O antigo ministro da Indústria e Energia criticou a manutenção da "máquina do despesismo público", definida como "uma máquina de empobrecimento do país" e criticou a inexistência de "mudanças estruturais" nesta matéria.

Apesar de admitir que o PEC vai conseguir reduzir o défice, Mira Amaral não acredita que as medidas anunciadas sejam suficientes para impedir a fuga da economia nacional de uma "trajetória de morte lenta".

E vaticina novas dificuldades: "Vamos continuar a ter problemas económicos sérios. E após este esforço de redução do défice pode mesmo acontecer que o problema não esteja resolvido em 2013. Porque a despesa pública está lá, e vamos ter de novo problemas a partir de 2013".

A execução da reforma da administração pública "anunciada pelo anterior Governo Sócrates" foi também considerada decisiva, e exortou o atual Executivo a aplicá-la. Uma medida que deverá ser acompanhada por "privatizações numa lógica económica, no sentido de reduzir o peso do Estado na economia e aumentar a eficiência económica em Portugal".

Na perspetiva de Mira Amaral, as privatizações anunciadas pelo Governo também são insuficientes e denunciam uma "lógica oportunista" para reduzir a dívida pública. "Não são feitas numa lógica correta do ponto de vista económico, de aumentar a eficiência da economia portuguesa e de redução do papel do Estado na economia portuguesa", sustentou.

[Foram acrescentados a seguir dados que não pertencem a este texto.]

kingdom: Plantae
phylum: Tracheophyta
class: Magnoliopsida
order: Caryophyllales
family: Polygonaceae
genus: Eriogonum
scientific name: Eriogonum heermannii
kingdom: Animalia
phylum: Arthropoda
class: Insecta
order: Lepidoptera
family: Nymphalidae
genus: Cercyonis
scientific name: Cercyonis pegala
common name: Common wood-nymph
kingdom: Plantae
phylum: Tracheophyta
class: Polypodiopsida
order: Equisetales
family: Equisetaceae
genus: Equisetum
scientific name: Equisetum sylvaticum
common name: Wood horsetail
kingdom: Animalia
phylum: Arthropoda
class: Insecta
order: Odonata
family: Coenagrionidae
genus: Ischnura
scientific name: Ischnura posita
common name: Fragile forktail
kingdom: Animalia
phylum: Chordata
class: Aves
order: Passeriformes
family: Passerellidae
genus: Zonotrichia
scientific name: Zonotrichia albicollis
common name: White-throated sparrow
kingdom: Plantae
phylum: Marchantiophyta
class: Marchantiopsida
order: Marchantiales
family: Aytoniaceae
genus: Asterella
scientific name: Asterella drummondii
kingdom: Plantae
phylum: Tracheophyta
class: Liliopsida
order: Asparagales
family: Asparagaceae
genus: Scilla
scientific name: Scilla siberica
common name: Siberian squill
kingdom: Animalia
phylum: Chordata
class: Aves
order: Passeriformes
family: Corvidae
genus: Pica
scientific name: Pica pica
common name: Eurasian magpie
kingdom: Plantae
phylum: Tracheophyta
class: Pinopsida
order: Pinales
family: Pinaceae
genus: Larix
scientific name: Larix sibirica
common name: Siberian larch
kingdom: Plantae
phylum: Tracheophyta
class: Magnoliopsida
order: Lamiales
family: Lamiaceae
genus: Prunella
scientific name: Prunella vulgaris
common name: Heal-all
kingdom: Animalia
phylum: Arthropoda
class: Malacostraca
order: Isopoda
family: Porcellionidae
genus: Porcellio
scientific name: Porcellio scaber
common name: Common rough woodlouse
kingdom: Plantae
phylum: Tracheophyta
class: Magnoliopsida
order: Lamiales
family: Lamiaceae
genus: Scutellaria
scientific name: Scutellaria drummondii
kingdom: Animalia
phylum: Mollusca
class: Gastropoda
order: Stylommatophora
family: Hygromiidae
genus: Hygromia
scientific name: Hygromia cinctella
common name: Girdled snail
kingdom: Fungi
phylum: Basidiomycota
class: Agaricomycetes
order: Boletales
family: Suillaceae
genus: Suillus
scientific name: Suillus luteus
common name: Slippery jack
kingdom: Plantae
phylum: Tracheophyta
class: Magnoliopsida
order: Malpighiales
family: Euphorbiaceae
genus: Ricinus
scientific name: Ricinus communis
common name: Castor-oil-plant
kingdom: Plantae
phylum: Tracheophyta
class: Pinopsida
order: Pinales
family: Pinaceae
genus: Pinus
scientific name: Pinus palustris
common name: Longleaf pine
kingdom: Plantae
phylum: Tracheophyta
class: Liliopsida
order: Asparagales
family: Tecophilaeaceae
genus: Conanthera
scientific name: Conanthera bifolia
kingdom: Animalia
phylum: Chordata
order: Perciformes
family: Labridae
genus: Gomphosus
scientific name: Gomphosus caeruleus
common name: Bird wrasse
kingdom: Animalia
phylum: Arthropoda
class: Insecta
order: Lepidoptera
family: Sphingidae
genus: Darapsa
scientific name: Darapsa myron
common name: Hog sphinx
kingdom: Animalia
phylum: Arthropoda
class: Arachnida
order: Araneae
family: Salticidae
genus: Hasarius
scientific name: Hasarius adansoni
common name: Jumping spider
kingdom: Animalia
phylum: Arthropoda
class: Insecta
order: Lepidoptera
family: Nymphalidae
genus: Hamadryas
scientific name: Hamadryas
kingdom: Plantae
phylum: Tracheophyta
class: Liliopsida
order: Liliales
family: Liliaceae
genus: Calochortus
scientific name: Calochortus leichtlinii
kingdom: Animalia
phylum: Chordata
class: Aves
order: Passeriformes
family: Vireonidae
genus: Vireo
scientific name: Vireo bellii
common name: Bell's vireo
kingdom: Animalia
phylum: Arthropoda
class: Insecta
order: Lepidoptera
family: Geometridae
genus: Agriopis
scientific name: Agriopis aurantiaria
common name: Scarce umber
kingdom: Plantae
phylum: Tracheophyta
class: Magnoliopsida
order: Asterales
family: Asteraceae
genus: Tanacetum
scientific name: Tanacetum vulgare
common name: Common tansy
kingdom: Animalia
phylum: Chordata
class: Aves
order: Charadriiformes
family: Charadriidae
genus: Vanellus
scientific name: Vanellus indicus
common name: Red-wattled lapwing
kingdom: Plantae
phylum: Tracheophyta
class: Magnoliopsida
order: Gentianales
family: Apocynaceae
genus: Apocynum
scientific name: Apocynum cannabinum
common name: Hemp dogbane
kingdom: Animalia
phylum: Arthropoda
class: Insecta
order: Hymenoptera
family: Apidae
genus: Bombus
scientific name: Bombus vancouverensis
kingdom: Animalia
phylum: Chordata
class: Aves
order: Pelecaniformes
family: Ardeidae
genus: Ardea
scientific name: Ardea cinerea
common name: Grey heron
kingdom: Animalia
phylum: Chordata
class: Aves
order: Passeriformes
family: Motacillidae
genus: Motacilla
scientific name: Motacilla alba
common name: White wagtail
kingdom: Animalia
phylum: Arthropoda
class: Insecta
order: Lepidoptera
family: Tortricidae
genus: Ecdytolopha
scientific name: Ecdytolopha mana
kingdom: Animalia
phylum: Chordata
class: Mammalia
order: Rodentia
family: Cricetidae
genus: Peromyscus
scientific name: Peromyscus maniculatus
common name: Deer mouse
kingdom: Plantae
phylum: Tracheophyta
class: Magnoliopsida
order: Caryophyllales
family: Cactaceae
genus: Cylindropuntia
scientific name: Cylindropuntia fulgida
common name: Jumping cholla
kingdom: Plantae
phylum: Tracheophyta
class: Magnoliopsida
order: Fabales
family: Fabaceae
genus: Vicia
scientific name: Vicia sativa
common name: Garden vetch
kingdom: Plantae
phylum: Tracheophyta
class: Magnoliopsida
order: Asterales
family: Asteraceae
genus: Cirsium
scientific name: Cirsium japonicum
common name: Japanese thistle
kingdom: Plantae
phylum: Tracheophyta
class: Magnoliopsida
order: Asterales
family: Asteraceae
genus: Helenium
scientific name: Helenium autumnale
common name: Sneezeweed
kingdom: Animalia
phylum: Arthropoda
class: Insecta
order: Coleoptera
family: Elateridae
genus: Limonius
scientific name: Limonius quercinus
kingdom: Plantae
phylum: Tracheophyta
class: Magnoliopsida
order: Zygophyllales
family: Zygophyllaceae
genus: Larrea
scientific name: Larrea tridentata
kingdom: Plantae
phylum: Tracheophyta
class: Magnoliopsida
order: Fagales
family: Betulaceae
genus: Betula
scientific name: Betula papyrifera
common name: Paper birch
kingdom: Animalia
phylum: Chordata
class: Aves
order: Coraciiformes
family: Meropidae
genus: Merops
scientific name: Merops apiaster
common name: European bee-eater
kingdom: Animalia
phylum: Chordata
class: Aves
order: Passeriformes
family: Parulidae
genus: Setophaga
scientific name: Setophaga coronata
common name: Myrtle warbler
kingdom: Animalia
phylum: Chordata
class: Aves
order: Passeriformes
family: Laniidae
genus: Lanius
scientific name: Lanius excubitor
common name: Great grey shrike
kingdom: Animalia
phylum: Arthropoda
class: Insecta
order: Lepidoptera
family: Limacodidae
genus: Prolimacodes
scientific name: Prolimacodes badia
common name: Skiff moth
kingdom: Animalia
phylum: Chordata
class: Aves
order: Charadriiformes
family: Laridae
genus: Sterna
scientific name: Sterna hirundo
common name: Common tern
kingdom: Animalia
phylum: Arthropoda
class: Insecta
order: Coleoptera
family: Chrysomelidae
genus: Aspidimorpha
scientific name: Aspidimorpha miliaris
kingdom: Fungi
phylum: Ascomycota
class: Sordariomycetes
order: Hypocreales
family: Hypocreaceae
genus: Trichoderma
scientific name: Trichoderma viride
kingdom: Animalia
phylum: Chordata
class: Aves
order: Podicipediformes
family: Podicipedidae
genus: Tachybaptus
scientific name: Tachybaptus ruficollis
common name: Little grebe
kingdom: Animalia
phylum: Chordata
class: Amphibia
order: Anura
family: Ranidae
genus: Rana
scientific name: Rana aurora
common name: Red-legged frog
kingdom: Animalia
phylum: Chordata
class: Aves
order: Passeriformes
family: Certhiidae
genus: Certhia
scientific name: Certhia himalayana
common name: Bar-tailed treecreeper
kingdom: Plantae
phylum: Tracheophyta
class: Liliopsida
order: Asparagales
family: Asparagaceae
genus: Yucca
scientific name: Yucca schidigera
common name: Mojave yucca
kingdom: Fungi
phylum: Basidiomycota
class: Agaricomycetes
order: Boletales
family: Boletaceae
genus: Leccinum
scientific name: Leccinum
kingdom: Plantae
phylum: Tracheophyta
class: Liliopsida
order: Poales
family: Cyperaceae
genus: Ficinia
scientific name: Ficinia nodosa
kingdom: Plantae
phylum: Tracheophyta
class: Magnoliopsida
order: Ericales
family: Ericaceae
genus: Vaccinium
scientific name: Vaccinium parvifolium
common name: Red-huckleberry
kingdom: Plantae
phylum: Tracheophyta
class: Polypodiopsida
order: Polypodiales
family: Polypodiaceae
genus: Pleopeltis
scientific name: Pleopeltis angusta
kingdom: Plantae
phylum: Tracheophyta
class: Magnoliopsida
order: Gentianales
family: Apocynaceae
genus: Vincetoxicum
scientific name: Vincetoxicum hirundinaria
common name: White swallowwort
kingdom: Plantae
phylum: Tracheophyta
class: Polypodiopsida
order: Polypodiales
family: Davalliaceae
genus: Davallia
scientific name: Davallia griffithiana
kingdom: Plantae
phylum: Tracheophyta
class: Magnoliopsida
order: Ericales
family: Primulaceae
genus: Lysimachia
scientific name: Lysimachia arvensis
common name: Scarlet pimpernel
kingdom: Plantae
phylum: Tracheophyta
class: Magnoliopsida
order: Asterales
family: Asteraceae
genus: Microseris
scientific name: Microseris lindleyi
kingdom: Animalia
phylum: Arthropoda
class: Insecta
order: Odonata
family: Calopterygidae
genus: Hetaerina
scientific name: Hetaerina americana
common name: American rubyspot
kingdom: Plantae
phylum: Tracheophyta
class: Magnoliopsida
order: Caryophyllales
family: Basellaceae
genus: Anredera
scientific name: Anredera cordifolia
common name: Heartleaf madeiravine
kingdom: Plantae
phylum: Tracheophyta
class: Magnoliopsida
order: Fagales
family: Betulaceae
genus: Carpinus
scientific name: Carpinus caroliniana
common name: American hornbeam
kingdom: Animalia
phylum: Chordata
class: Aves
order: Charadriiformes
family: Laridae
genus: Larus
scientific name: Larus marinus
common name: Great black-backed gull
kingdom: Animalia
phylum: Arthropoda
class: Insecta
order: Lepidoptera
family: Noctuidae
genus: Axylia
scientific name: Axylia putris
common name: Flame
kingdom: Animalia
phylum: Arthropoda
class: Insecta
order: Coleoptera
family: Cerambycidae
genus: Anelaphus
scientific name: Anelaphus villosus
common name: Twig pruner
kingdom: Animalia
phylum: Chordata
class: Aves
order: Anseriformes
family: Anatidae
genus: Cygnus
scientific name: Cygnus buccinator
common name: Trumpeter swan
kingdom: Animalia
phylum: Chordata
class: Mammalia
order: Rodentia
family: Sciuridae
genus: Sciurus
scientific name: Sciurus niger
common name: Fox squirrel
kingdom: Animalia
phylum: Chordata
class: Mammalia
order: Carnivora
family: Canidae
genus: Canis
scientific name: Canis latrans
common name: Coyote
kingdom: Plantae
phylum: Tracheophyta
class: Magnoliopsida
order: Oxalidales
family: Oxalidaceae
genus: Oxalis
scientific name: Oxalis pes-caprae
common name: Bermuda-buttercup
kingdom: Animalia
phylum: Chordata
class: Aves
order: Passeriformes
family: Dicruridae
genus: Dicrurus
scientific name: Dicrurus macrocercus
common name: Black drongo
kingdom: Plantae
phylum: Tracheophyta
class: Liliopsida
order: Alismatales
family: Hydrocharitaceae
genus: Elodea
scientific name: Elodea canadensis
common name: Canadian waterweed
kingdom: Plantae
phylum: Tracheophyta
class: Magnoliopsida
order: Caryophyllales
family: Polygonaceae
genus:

A "questão decisiva" estará relacionada com a confiança em torno da economia portuguesa. Porque a inversão do atual ciclo implica uma política económica e financeira credível e que forneça sinais positivos aos portugueses e para o exterior.

"Se os financiadores externos não tiverem confiança em nós, aumentam as taxas de juro que estamos a pagar em Portugal. A questão da confiança é muito importante para que as taxas de juro diminuam e para que os capitais fiquem em Portugal e não fujam para o estrangeiro", concluiu.